Когда приехала Лина, в деревне оставалось семей пять. Была там железнодорожная колея и станция, и раз в день товаропассажирский с воплем проносился мимо. Поезд можно было остановить красным флагом, но обычно он возникал из разоренных холмов внезапно, как привидение, и, лешим взвыв, – мимо недодеревеньки, стороной, как мимо потерянной бусины, когда порвалась нитка. Брат был двадцатью годами ее старше. Когда он забирал ее к себе, она его почти не помнила. Он жил в четырехкомнатном некрашеном доме с женой, изношенной от труда и родов. Чуть ли не по полгода в году невестка Лины либо ходила на сносях, либо оправлялась после родов. В это время Лина делала всю работу по дому и смотрела за другими детьми. После она говорила себе: «Потому, видно, и сама так быстро обзавелась».

Спала в пристройке, в задней части дома. Там было окно, которое она научилась бесшумно отворять в темноте – потому что в пристройке спали, кроме нее, сперва старший племянник, потом двое старших, потом трое. Впервые открыла окно на девятом году своей жизни у брата. Она и открыть-то его успела всего раз десять, когда обнаружила, что его вообще не следовало открывать. Сказала себе: «Такое, видно, мое счастье».

Невестка сказала брату. Тут только он заметил, что она округлилась, а мог бы заметить и раньше. Он был суровый человек. Добродушие, мягкость, молодость (а было ему сорок только) и почти все остальное, кроме упрямой, безнадежной стойкости да угрюмой родовой гордости, вышло из него с потом.
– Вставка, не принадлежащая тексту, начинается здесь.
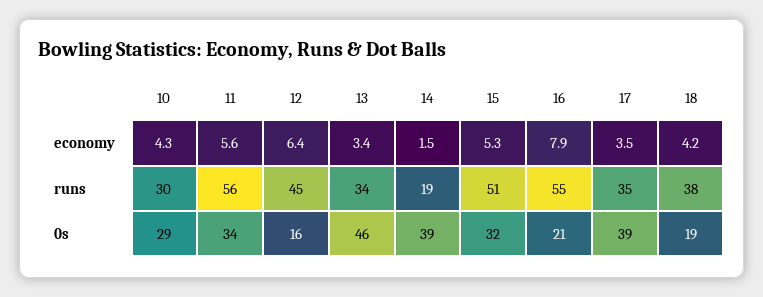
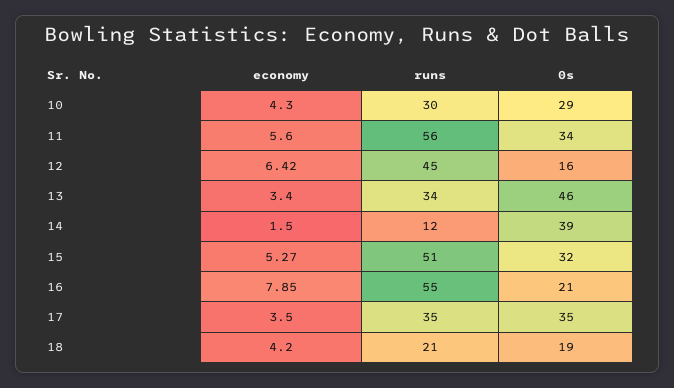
  {
    "10": {
      "economy": 4.3,
      "runs": 30,
      "0s": 29
    },
    "11": {
      "economy": 5.6,
      "runs": 56,
      "0s": 34
    },
    "12": {
      "economy": 6.42,
      "runs": 45,
      "0s": 16
    },
    "13": {
      "economy": 3.4,
      "runs": 34,
      "0s": 46
    },
    "14": {
      "economy": 1.5,
-     "runs": 19,
+     "runs": 12,
      "0s": 39
    },
    "15": {
      "economy": 5.27,
      "runs": 51,
      "0s": 32
    },
    "16": {
      "economy": 7.85,
      "runs": 55,
      "0s": 21
    },
    "17": {
      "economy": 3.5,
      "runs": 35,
-     "0s": 39
+     "0s": 35
    },
    "18": {
      "economy": 4.2,
-     "runs": 38,
+     "runs": 21,
      "0s": 19
    }
  }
Он обозвал ее проституткой. Он угадал виновника (молодых холостяков, – а опилочных донжуанов и подавно, – насчитывалось еще меньше, чем семей в деревне), но она не признавалась, хотя виновник отбыл полгода назад. Она твердила только: «Он меня вызовет. Он сказал, что вызовет меня», – непоколебимо, по-овечьи, черпая из тех запасов терпеливой прочной верности, на которые рассчитывает каждый Лукас Берч – не имея, впрочем, намерения оказаться под рукой, когда в этом будет нужда. Двумя неделями позже она снова выбралась через окно. Теперь это далось нелегко. «Было бы раньше так трудно, небось бы теперь не пришлось вылезать», – подумала она. Она могла бы уйти через дверь, днем. Никто бы ее не удерживал. Может быть, она это понимала. Но предпочла – ночью, через окно. С ней был веер из пальмовых листьев и другие пожитки, аккуратно увязанные в платок. В узелке лежали, среди прочего, тридцать пять центов – пяти- и десятицентовыми монетами. Башмаки на ней были братнины – его подарок. Поношены самую малость – никто из них летом башмаков не носил. Почувствовав под ногами дорожную пыль, она сняла башмаки и понесла в руках.

Так шла она вот уже почти месяц. Четыре недели пути и в сознании отпечатавшееся далёко – как мирный коридор, вымощенный крепкой, спокойной верой, населенный добрыми безымянными лицами и голосами: Лукас Берч? Не знаю. Чтоб где-нибудь поблизости такой жил – не слыхал. Дорога эта? В Покахонтас[1]. Может, он там. Может быть. Вон повозка в ту сторону. До места – не до места, а всё подвезет – и вот разматывается позади длинная однообразная череда мирных и неукоснительных смен дня и тьмы, тьмы и дня, сквозь которые она тащилась в одинаковых, неведомо чьих повозках, словно сквозь череду скрипоколесных вялоухих аватар: вечное движение без продвижения на боку греческой вазы[2].

Повозка поднимается к ней по косогору. Лина миновала ее милю назад. Повозка стояла у дороги, мулы спали в постромках, головой в ту сторону, куда шла она. Лина увидела повозку, увидела за забором у сарая двух мужчин на корточках. Только раз взглянула на повозку и мужчин, один лишь взгляд кинула – емкий, быстрый, простодушный и проницательный. Она не остановилась, скорей всего мужчины за забором даже не заметили, как она взглянула на них и на повозку. Она не оглядывалась. И, скрывшись из виду, продолжала идти, ступая медленно в расшнурованных башмаках, пока не взошла на пригорок в миле от них. Там она села на краю неглубокой канавы, свесила ноги, сняла башмаки. Немного погодя услышала повозку. Сперва ее было слышно. Потом стало видно, как она поднимается по косогору.